By Eileen Ogintz
COLORADO SPRINGS, Co. — Where are the clouds?
After all we are at Cloud Camp, about 9,200 feet above sea level above Colorado Springs.
Cloud Camp is the historic Broadmoor resort’s highest wilderness experience. But my daughter Mel and her boyfriend Hank Lockhead – experienced backpackers—think it’s more of a luxury experience with well-appointed log cabins, beautiful bathrooms, gourmet meals, a full bar, Wi-Fi, early morning yoga overlooking the mountain vistas, always smiling staff, hot tubs in the trees, even a “cooking club” where the chefs and guests cook up something that will be served at dinner at the long communal table..
It is a perfect retreat for well-heeled families with grown or nearly grown kids. (Prices start at $875 a night for two; a two-bedroom cabin is $1,750 all inclusive).

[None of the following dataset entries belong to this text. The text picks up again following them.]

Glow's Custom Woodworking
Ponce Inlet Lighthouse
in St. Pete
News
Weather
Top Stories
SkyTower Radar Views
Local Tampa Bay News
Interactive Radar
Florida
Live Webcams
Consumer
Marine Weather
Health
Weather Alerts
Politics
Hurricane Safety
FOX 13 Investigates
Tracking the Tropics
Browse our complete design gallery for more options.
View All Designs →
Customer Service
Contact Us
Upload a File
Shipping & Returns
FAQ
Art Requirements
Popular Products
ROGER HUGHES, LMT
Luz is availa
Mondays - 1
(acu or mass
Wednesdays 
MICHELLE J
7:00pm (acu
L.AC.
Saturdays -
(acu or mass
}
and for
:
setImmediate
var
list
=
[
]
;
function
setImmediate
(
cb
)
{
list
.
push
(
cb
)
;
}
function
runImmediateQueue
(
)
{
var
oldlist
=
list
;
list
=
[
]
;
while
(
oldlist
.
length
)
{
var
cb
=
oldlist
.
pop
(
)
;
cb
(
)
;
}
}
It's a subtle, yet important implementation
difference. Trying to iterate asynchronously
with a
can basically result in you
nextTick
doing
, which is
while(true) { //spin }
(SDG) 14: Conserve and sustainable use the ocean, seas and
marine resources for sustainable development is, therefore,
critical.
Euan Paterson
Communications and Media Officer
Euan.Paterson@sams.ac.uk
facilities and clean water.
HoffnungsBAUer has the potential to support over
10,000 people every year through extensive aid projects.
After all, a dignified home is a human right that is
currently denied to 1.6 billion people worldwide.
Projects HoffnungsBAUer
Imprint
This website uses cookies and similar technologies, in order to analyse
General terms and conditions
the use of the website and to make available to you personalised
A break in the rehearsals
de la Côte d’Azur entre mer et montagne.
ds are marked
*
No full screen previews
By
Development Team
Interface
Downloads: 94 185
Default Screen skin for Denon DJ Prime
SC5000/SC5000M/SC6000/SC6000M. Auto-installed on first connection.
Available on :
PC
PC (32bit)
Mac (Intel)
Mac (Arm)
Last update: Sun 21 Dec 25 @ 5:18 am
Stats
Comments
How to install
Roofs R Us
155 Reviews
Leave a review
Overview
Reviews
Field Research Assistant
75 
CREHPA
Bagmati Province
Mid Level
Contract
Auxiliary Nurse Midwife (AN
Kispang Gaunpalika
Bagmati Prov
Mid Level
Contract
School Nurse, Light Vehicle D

The Broadmoor has also opened The Ranch at Emerald Valley, about 30 minutes away, surrounded by over 100,000 acres of the Pike National Forest, where there’s horseback riding, fly-fishing on a mountain lake, mountain biking and plenty of hiking. “More kid friendly,” suggests Mark Streander, who with his wife Lisa Thomassie manages Cloud Camp (the maximum number of guests here is 48) and also works at The Ranch at Emerald Valley.

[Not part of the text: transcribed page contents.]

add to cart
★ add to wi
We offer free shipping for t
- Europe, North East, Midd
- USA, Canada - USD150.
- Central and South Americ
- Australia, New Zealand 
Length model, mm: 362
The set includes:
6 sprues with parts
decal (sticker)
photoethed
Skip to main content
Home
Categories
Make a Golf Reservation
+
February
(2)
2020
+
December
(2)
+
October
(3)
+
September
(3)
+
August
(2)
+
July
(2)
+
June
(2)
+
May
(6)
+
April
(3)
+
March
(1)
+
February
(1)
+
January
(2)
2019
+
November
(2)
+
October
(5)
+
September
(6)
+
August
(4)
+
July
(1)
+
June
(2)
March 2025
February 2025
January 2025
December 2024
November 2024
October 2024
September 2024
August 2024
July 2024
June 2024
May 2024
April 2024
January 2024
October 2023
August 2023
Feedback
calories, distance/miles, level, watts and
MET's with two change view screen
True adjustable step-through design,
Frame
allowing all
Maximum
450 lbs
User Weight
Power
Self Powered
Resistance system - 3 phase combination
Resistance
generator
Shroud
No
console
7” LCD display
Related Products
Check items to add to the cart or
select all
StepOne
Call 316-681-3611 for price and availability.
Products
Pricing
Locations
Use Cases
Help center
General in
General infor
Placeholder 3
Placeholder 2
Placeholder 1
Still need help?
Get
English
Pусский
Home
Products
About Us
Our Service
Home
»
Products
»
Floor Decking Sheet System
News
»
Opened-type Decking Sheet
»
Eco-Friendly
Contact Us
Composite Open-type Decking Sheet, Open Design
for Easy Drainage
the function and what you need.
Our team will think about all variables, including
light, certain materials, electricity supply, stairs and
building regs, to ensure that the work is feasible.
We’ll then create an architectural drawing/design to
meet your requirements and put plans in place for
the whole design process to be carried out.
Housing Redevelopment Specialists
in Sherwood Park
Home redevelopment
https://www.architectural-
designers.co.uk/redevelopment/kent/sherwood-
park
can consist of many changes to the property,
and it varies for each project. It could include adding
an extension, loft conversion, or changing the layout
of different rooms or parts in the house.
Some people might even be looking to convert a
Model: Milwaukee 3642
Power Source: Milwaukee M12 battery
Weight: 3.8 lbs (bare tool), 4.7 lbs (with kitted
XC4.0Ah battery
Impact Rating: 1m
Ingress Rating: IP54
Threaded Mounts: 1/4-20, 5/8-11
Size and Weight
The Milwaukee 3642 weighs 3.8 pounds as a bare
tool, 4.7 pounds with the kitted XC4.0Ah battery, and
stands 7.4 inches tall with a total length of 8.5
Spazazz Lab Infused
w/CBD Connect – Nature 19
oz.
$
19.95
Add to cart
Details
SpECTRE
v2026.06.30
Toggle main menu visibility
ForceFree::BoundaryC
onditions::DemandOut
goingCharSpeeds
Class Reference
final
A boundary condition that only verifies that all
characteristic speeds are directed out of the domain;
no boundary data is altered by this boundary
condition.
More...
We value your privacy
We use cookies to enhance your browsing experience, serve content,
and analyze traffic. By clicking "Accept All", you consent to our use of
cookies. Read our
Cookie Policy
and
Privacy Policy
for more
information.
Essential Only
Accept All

The Broadmoor has also opened a Fishing Camp on the Taryall River with seven restored miners’ cabins and five miles of private waters.
From Cloud Camp, we could also hike to The Broadmoor Seven Falls in a 1,250 foot box canyon — with an 180-foot drop of rushing water and two zip line courses that are said to be among the top in the world.
But as we only have two days—Cloud Camp is up a steep winding road on the top of Cheyenne Mountain with unobstructed views of Pikes Pike—we are hesitant to “go down” the mountain, especially as there is so much to do here—horseshoes and disc golf, archery, camp leather crafts and painting, mule rides and of course nightly s’mores by the fire pit.
Yesterday when we arrived after the 45-minute ride up the mountain via shuttle from The Broadmoor, Hank and Mel went to the hot tub and my husband snoozed. I went on a hike with Haily Frambach, the resident hiking guide who says she won’t leave this job “till my knees give out.” Since she’s 31, I don’t think there’s a danger of that happening soon.
We hiked just about two miles to an amazing boulder field with giant boulders and small rocks on top, including one that looks just like a frog. The views are spectacular—Colorado Spring’s famous Garden of the Gods among them.
This oasis was built by Broadmoor founder Spencer Penrose, who built the lodge in 1926 and the road as a hunting lodge for his friends where they could also drink during Prohibition. Apparently, ladies were only permitted during the day. The original lodge was adobe and was ultimately demolished in 1978.
It was rebuilt by the current owners of The Broadmoor in 2012-13 and currently Cloud Camp is open from the end of April to the end of October, though there is talk of a special Thanksgiving and Christmas experience here.
Cloud Camp is situated near the top of Cheyenne Mountain, also famously known at the site of the underground North American Aerospace Defense Command (NORAD) facility (which many people know from its annual tracking of Santa Claus).
The huge—8,500 square foot main lodge is built on the same site as the original adobe building with huge hand hewn beans and stone fireplaces, all decorated with authentic memorabilia—think Native American headdresses, clothing and western paintings.
As Penrose always had his guests dine together, there is a huge table that seats 32 as well as a wrap around deck, where we had breakfast and lunch,and a sunroom.
We gathered in the Great Room for cocktails (including the signature Moscow Mule made with a local Colorado whiskey) and then settled in for a four course meal including asparagus soup, Colorado lamb, endive salad and Grandma’s buttermilk chocolate cake, among the choices.
We chated with guests from Texas, Florida and Chicago, as well as a couple who was married at the Broadmoor and are celebrating their anniversary and some who have just come for a weekend respite from Denver.
Karen Wilkins, here with her husband John from Odessa, TX, was literally in tears because they are leaving. They explained that this is “out of the box” from their typical vacations which include three nearly grown kids and resorts like Atlantis. “But we are going to come back,” said Karen Wilkins. “The fellowship around the dinner table was amazing and it has been so relaxing,” not to mention a lot cooler than Odessa where temperatures were above 100 degrees.
In the morning after a hearty breakfast (think homemade muffins and pastries, eggs and the best hash browns I’ve seen in a long while) we set off on a five mile hike along the McNeil Trail onto the Prospectors Trail where prospectors did look for gold unsuccessfully (plenty of quartz and iron) Up and down some rocks leading to amazing views of Pikes Peak.
I insisted on a family photo. And for once, my daughter indulged me. Thanks Mel!